| Aim of the task |
The answer must consist of each line of the records below that contains the string "near".

| The data |
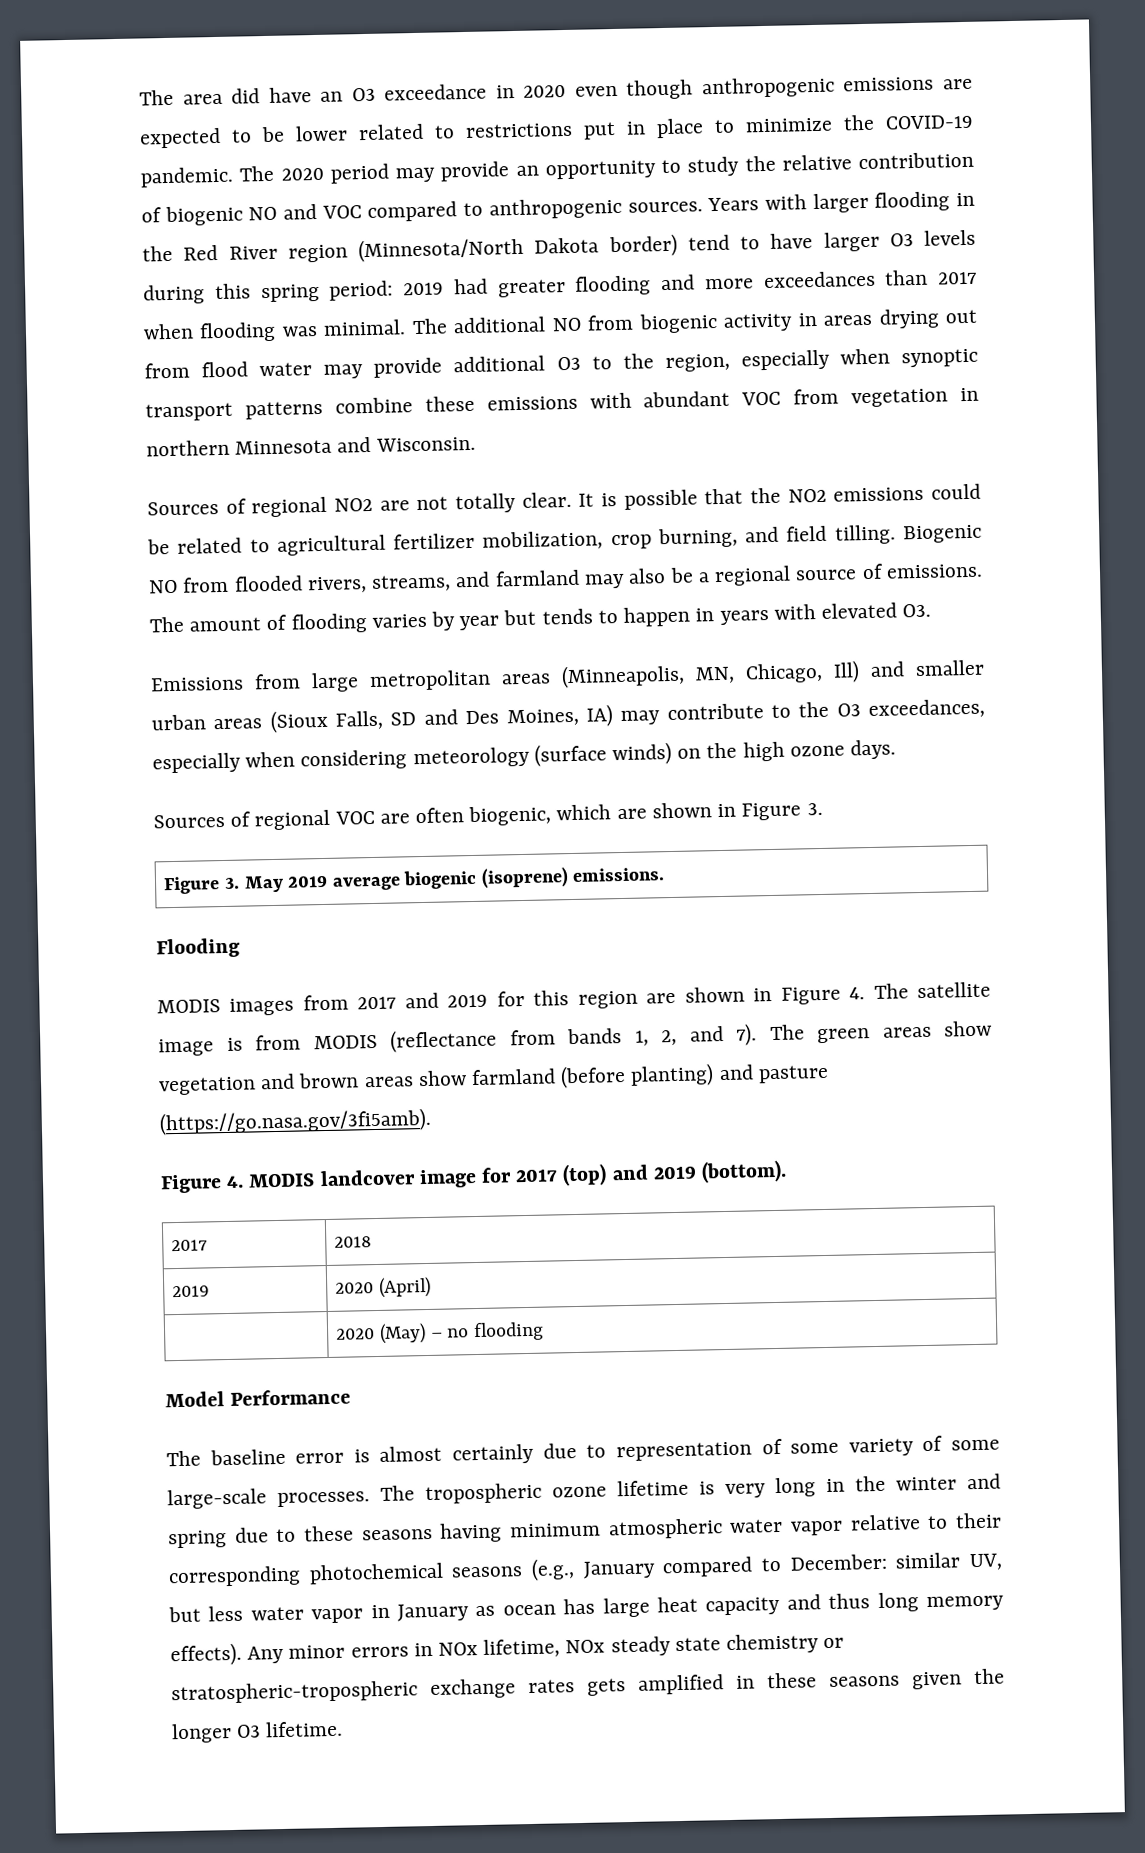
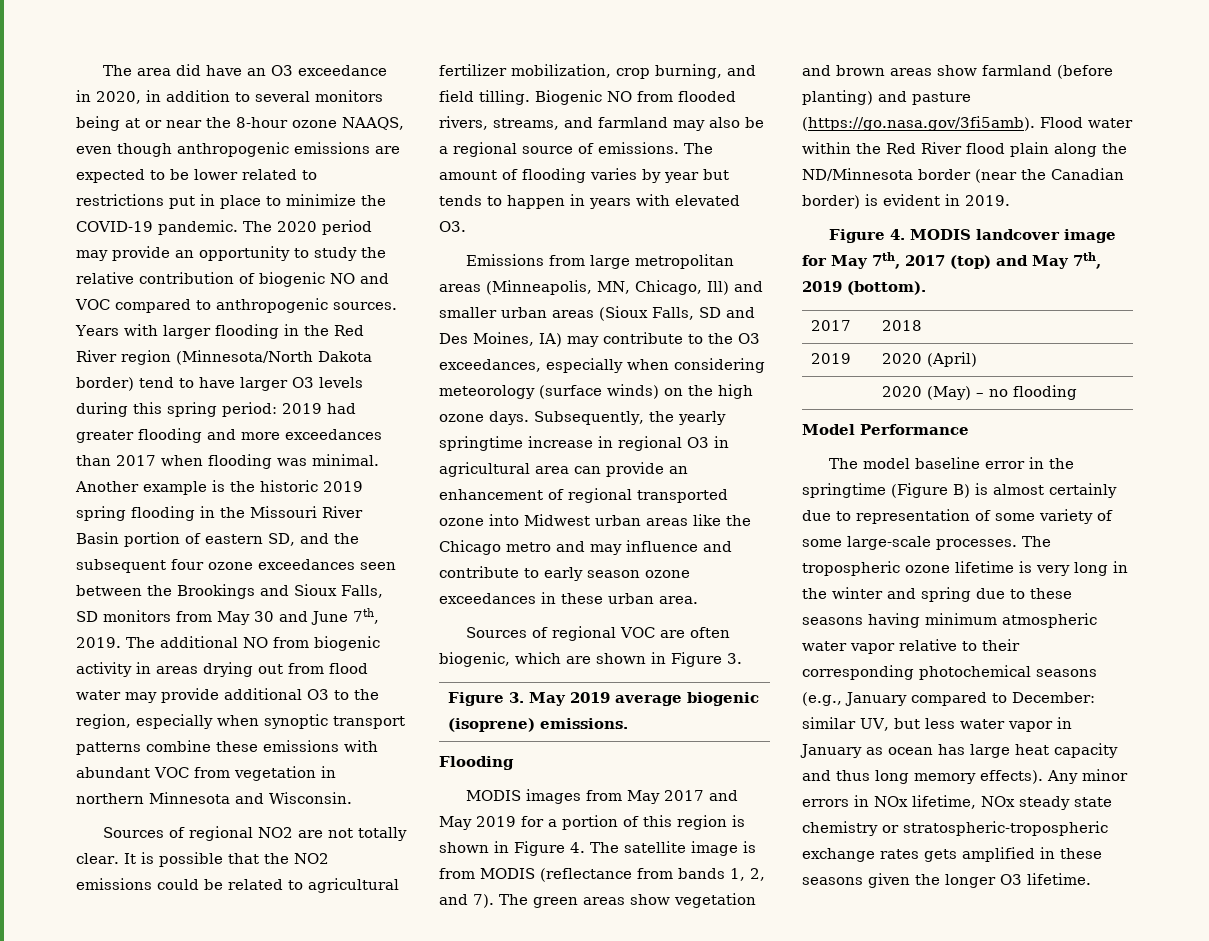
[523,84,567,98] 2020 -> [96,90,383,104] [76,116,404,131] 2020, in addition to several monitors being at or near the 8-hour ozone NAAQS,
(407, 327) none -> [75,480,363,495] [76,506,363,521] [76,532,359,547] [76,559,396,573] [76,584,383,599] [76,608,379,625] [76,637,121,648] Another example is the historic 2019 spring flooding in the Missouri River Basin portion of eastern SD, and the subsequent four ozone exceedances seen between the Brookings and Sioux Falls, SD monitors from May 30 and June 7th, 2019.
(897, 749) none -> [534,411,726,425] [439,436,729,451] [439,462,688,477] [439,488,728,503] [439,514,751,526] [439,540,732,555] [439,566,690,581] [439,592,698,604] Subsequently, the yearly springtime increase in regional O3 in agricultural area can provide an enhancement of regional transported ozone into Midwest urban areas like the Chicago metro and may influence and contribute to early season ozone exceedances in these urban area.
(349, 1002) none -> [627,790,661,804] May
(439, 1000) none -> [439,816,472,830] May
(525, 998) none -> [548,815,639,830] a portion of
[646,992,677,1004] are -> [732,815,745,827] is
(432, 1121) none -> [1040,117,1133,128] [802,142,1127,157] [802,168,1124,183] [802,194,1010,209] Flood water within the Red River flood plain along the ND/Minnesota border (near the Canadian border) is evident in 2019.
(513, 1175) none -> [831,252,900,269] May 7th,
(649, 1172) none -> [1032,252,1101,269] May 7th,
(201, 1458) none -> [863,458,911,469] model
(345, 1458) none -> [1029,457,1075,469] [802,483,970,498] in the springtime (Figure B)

| Answer space |
[523,84,567,98] 2020 -> [96,90,383,104] [76,116,404,131] 2020, in addition to several monitors being at or near the 8-hour ozone NAAQS,
(432, 1121) none -> [1040,117,1133,128] [802,142,1127,157] [802,168,1124,183] [802,194,1010,209] Flood water within the Red River flood plain along the ND/Minnesota border (near the Canadian border) is evident in 2019.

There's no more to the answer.